## Task goal
Gather every line in the data below that contains the word "definió". Letter case must match.

## Source information
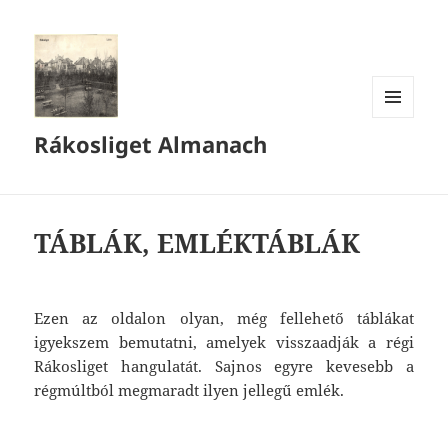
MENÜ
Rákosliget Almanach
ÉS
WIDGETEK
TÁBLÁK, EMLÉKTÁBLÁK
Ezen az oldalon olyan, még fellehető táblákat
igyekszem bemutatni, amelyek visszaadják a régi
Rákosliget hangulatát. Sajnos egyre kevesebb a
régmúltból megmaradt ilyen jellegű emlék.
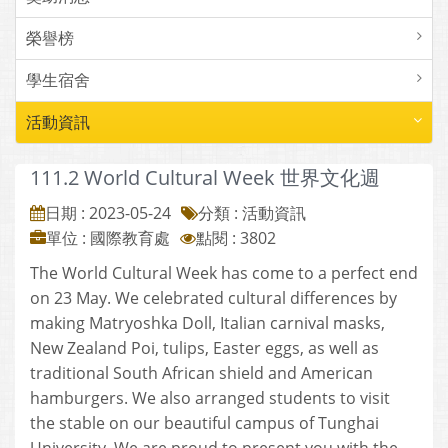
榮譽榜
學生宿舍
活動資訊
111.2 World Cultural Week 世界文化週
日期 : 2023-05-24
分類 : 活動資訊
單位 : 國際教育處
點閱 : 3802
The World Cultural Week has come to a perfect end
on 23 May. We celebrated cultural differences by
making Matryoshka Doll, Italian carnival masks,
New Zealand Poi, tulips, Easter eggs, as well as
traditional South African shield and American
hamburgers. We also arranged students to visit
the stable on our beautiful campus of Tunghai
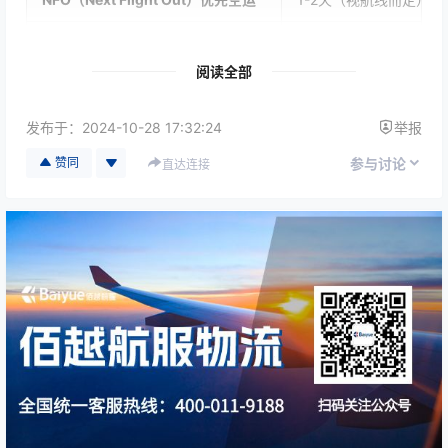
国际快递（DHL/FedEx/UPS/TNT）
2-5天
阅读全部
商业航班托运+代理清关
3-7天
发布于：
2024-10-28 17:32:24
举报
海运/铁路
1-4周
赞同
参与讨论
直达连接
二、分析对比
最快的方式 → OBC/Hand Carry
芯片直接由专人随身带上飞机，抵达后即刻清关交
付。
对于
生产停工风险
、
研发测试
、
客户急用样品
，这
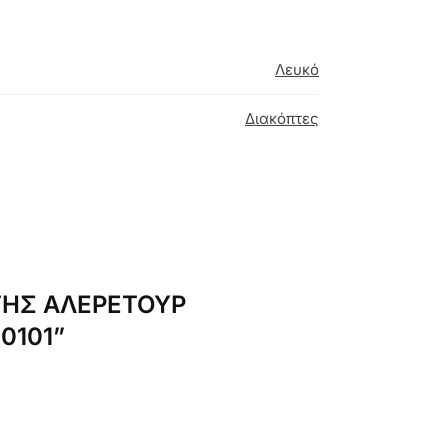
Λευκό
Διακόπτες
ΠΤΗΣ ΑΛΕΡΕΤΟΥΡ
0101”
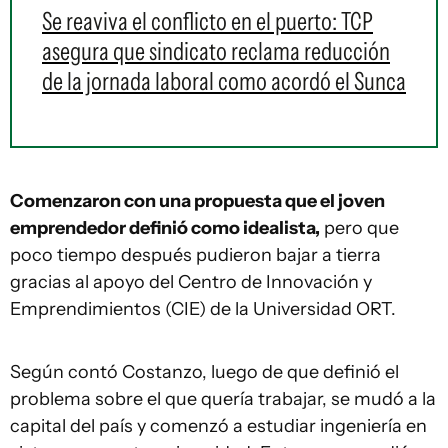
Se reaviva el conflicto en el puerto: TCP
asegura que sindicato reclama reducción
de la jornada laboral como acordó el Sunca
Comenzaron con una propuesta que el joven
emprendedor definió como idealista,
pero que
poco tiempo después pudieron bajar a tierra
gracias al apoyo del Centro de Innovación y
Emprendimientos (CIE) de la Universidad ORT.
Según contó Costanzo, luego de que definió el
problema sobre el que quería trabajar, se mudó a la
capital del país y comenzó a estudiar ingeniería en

## Solution
emprendedor definió como idealista,
Según contó Costanzo, luego de que definió el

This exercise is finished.